ATMOSPHÈRE HOULEUSE AU PROCÈS DES QUATRE SYNDICALISTES DE CHEZ BLÉREAU

Impliqués dans une séquestration de cadres

« Vous pouvez apporter des médicaments à votre mari si vous payez un coup de rouge ». C’est ce qu’on a dit à Mme Panhaleux, lorsque son époux était séquestré avec dix autres cadres par les grévistes de l’entreprise Bléreau, Au procès des quatre syndicalistes CGT et CFDT qui ont dirigé la lutte revendicative ayant débouchée sur cette séquestration. M. Jean Panhaleux a évoqué cet incident au milieu de murmures, ricanements et mouvements divers. En fait, les cadres séquestrés, leur dirigeant syndical (CGC) et les avocats de la partie civile ont dû forcer la voix pour se faire entendre.

Dans la salle bondée d’amis des quatre prévenus, l’atmosphère était au chahut. Il n’y a que les témoins cités par la défense et les deux avocats, des syndicalistes qui ont eu droit au silence ordinairement de rigueur dans une enceinte de justice.

Ravitaillés « en douce »

Le procès de MM. Alain Bourguignon, Didier Oble, Marcel Faucheux et Jean-Claude Foucret s’est ouvert, dès le début, dans une ambiance de manifestation.

Aux abords du palais, et jusque sur les marches, des centaines de manifestants ayant répondu à l’appel de la CGT et de la CFDT brandissaient des banderoles. Et dans la salle, il y avait la masse des camarades des prévenus qui ne se privaient pas d’émettre leurs réactions au fil des débats. On a donc entendu les cadres séquestrés quinze heures chez Bléreau le 9 octobre avant d’être délivrés par les forces de l'ordre : MM. Panhaleux, Garaud, Parouty. Bula, Merlaud Teillet Conte, Brettine, Becue et Faure. M. Henry était absent.

Ils ont tous donné une même version des faits : il y avait une réunion de travail avec des cadres venus de Versailles. Ils se sont retrouvés bloqués dans une pièce, avec impossibilité d’en sortir. Les syndicalistes, à l’insu de leurs camarades grévistes - « en douce, diront-ils - leur ont apporté de l’eau, des cigarettes, et du pain. Et même, en fin de compte, les médicaments de M. Panhaleux.

Puis, on a vu à la barre, M. Jean-Louis Auger, délégué syndical CGC de la métallurgie, chez Bléreau. Il a dit que, le 9 octobre, lui n’a pas été séquestré. Il a télégraphié aux instances départementales de la CGT et de la CFDT, ainsi qu’à la direction de Bléreau.
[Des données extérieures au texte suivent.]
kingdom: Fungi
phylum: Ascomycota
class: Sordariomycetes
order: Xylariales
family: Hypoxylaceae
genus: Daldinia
Il a tenté de négocier, mais en vain.

A la barre, on a vu ensuite M. Vaux, chef du personnel. Il a précisé que pour un effectif de 585 salariés, il y avait très exactement 196 grévistes. Il a précisé aussi que les cadres séquestrés ne pouvaient aucunement donner satisfaction aux revendications des grévistes.

Le public applaudit

Permanent syndical CFDT, M. Jean-Pierre Mauricet a eu droit aux applaudissements de la salle lors de sa comparution en qualité de témoin. A une question du président Mestivier relative à la notion de liberté individuelle, il a esquivé l’embûche en disant : « Je vois bien ce que l’on veut me faire dire ». Il a ajouté que la CFDT ne cautionnait ni ne désavouait ces séquestrations.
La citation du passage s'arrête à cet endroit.